[Opening Extract section]

A closer look at the research collaboration between Cota and the FDA.
In May, precision medicine tech company Cota announced it signed a two-year research collaboration agreement with the U.S. Food and Drug Administration (FDA) Information Exchange and Data Transformation Program to establish a study protocol with an initial focus on breast cancer.
The scientific relationship will allow the organizations to apply digital tools developed by Cota to a rich depository of real-world data on breast cancer. Even more, the collaboration will provide the FDA with information on the evolving treatment landscape and insight on treatment variation within the subpopulation of patients with the disease.
The agreement could also support the agency’s goal to understand the broader treatment of cancer through the application of real-world evidence.
“I think that the FDA has clearly signaled in the last year or more that it is interested in the potential to utilize real-world data and the evidence generated from that data for regulatory decision-making,” Andrew Norden, M.D., chief medical officer of Cota, told Inside Digital Health™.
Electronic health records were not designed to efficiently enable analysis of data across a population of patients, Norden said. But people in the healthcare industry and academia are developing techniques to allow the extraction and analysis of data.
“In my view, it would be foolish not to take advantage of that data when we look to understand how cancer care is delivered in the U.S.,” Norden said.
The FDA appears to agree with that level of thinking, he added.
Clinical trial patients are highly selected and tend to be healthier, wealthier, white and male.
“The value of real-world data and evidence is that you can look to extend the findings of clinical trials to a more broadly represented patient group,” Norden said.
Today, the methods and capacity of real-world evidence to answer questions is in an immature stage. And the FDA, along with many others in the healthcare industry, is looking to learn how real-world evidence and data can work and be applied.
There is great potential for real-world data to accelerate clinical trial findings and get drugs to market more quickly when there’s strong evidence in favor of their use.
“So, that’s what we are looking to do,” he said.

[Closing Extract section]
[Opening Given records section]

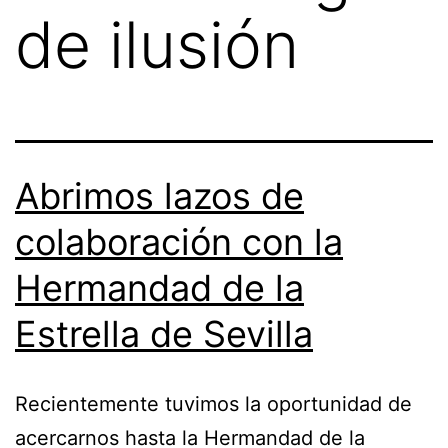
de ilusión
Abrimos lazos de
colaboración con la
Hermandad de la
Estrella de Sevilla
Recientemente tuvimos la oportunidad de
acercarnos hasta la Hermandad de la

[Closing Given records section]

▶ _What needs to be done_: In the article about Cota and the FDA, list everything that clinical trial patients are said to "tend to be."

▶ _The answer_: Healthier, wealthier, white, male